→ Stated goal:
According to the text on the Hamilton Spectator of April 21, 1876, what was Andrew Dougall fined for fishing on Sunday?

→ Text provided:
####################
Saturday 21 April 2012

April 21, 1876 - Part One

“Fishermen are not restricted at any time to catch pike in the Bay. It is hoped that in 2 or 3 years, they will all be destroyed, when it is intended to introduce salmon into the bay. Should this succeed the bay may yet become a source of revenue to the city.”
          Hamilton Spectator     April 21, 1876
          Fishing matters led off the news coverage in the Hamilton Spectator of April 21, 1876.
          The Hamilton Harbour had already shown signs of ecological degradation due to pollutants being dumped in the water, and due to over-fishing. The desire to exterminate pike, while re-introducing salmon into the bay was seen as a way not necessarily to clean up for the bay, but as a way to make it a source of financial exploitation.
          While it seemed like pike were available to be caught any time, a somewhat contradictory item, showed that fishing every day of the week was not an option:
“This morning Andrew Dougall was charged before Mr. Cahill by Inspector Kerr with fishing on Sunday. Dougall was fined $2 and costs. Mr. Kerr intends to put a stop to the wicked habit of fishing on Sunday.”
The tragic death of prominent Dundas businessman Thomas Ireland continued to be a focus of attention in the press.
Efforts continued to locate his remains:
          “Mr. Tom Tindill, of this city, has procured a number of powerful torpedoes which he intends to use in the Canal and Dundas creek for the purpose of raising the body of the late Thos. Ireland. Mr. Jas. Boyle of Beverly, the father-in-law of the drowned man, has offered an additional reward of $100. Tomorrow being the ninth day since the accident, the body will be expected to float if not covered with mud and timber.’
          Another item on Mr. Ireland appeared on April 21, 1876, indicating that his family would at least receive insurance payouts when his body was located:
          “Mr. Ireland was 35 years of age, and was universally respected by all who knew him as an upright and honourable man. He was married to a daughter of Mr. Joseph Boyle, of Beverly, in which township he resided until about two years ago, and leaves a wife and two children to mourn his sad and awfully sudden death. It is almost needless to remark that the friends of the deceased have the sympathy of the entire community in their bereavement. The deceased had his life insured in the Canada Life company for $2,000, and in view of his upcoming trip to Prince Edward Island, the night before the accident, he took out a policy in an Accidental Insurance Company for $2,000.”
####################
→ Records from a collection:
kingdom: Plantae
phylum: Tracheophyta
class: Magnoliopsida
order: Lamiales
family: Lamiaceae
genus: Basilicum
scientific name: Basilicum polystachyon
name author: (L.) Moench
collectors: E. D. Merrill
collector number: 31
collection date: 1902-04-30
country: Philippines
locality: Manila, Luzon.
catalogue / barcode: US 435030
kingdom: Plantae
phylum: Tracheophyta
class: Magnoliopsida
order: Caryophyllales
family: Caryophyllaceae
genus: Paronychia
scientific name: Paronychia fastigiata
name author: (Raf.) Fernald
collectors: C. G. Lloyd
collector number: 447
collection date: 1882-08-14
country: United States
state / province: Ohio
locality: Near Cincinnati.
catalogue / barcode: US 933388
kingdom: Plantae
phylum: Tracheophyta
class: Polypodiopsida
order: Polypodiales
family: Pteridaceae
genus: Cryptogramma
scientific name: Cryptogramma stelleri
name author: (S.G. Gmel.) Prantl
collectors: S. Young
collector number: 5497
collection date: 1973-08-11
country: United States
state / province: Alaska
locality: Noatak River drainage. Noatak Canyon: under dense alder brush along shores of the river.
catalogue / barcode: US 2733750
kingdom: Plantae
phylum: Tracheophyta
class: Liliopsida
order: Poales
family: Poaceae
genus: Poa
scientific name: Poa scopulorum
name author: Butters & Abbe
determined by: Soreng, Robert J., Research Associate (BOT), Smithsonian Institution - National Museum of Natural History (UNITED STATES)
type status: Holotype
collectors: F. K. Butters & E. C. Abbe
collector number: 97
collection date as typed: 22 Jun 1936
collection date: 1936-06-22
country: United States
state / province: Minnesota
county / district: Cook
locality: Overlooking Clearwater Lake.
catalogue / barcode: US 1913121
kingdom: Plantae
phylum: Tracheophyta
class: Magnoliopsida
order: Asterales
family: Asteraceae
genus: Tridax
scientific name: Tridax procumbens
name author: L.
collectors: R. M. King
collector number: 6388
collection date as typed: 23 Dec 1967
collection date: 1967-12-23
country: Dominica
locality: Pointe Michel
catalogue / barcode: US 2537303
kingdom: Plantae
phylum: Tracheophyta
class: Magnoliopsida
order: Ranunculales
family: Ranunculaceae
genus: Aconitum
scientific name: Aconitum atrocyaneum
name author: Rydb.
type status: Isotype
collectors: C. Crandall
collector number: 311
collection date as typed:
####################
→ In response:
$2 and costs.